This outcome was obtained thanks to the RADAR altimetry data collected on the 49th flyby of Saturn's largest moon on December 21, 2008 with the radar instrument which scanned Ontario Lacus. The height variations are based on the 100m-wide Fresnel zone which runs through Ontario Lacus. The radar echo of the area covering thousands of square metres was higher than expected and it severely saturated the receiver. As a result, the team was forced to design a method to partially correct the echoes for the distortion engendered.
Lauren Wye explained: "It's like if you had a flashlight and you shined it straight down at a mirror, and it blinds you when you look down at it." The surface appears 10 times as flat as previous measurements were able to unveil. Lauren Wye said: "It's very hard to imagine a solid surface that is smooth on the order of millimetres." Howard Zebker argued: "Unless you actually poured concrete and spread it really, really smoothly, you'd never see something like that on Earth."
Spectroscopic data obtained with the VIMS in December 2007 showed that at least a thin layer of liquid made of ethane was present at Ontario Lacus. Most scientists believe that the body of liquids is filled with mixtures of ethane and methane.
The smoothness of the lake contradicts earlier computer simulations (from Dr Nadeem Ghafoor of Surrey Satellite Technology, Professor John Zarnecki of the Open University, Dr Meric Srokecz and Dr Peter Challenor of the Southampton Oceanography Centre) which had shown that waves would be seven times as high and long as those on our planet.
Indeed, the main physical data in Titan's environment are radically different from those on Earth: the gravity is weaker than the gravity of our moon, that is 7 times weaker than that on Earth and the atmospheric pressure at surface level is higher than on Earth at about 1.5 bar.

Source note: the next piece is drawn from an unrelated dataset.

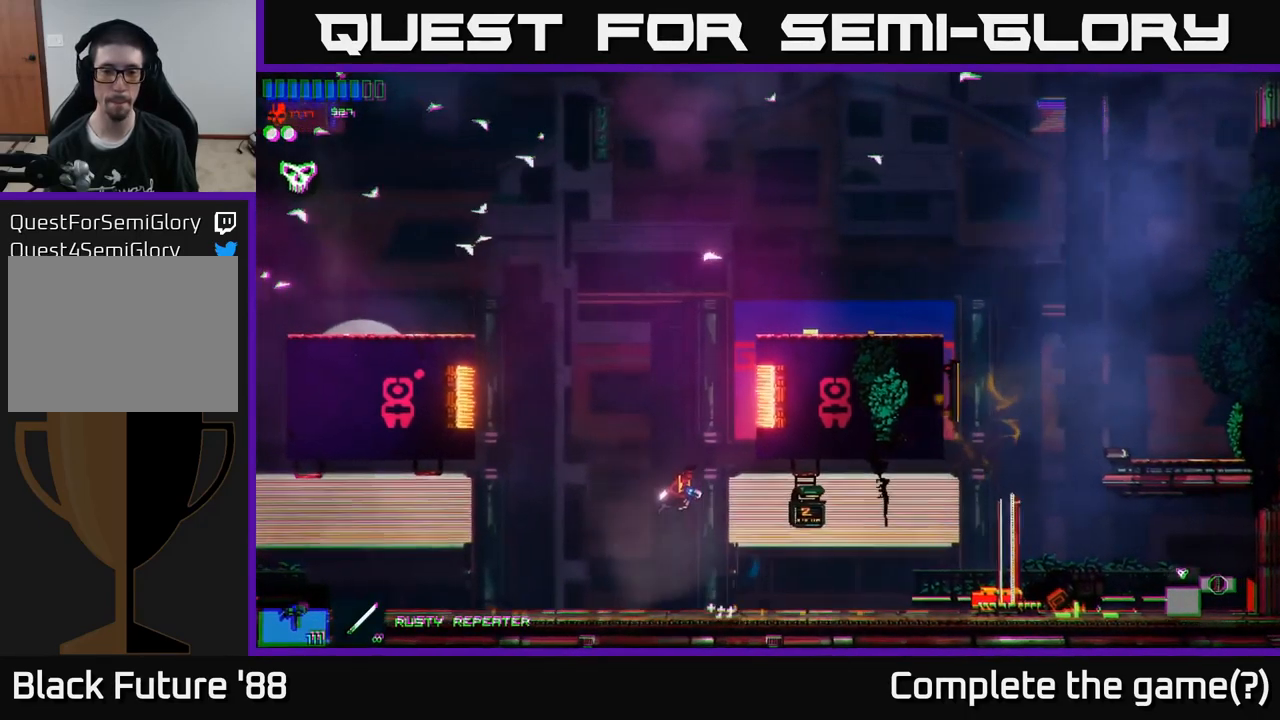
{"buttons": [], "left_stick": "right", "right_stick": "right", "events": [[117, "left_stick", "right"], [200, "A", "down"], [400, "A", "up"]]}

And the winds are expected to be relatively strong in the equatorial region of Titan. Are they strong in the south polar region? The smoothness of the lake implies an unusually quiet wind.
The nature of the contents of Ontario Lacus is unclear but the exceptional smoothness of the body could suggest that the liquid or the material is thick and viscous, like honey. The smoothness may not be associated with dried mud or soot as Zebker notes. He advanced: "If you've ever walked outside and seen an area on the ground where there's mud and the water dries up, even that is pretty flat - but you get cracks in the mud and pieces that curl up." He claimed: "You never see anything as smooth as what we're inferring for Titan's surface."
This extremely smooth lake may be a funny place for skipping rocks if future explorers manage to land in that area. Howard Zebker pointed out: "In this one particular lake, the largest lake on Titan and therefore likely to be the roughest , we see no evidence whatsoever of big waves. You could skip rocks really well."
As the summer season is coming to an end in the southern hemisphere, the area of Ontario Lacus seems exceptionally calm. Is it a meteorological paradox? Jonathan Lunine of the University of Arizona advanced: "This is the time of the year that we would expect the polar regions to be quiescent." And he added: "I think Ontario is filled with liquid... Liquid is the simplest, most consistent explanation for all the data sets."
The T49 flyby, which occured on December 21st, 2008, allowed scientists to gather precious data upon the shape of Ontario Lacus via the radar altimeter. It reveals, in particular, that the smooth lake is located in a 300-meter (around 984 feet) topographic depression. Therefore, the lake is likely particularly deep.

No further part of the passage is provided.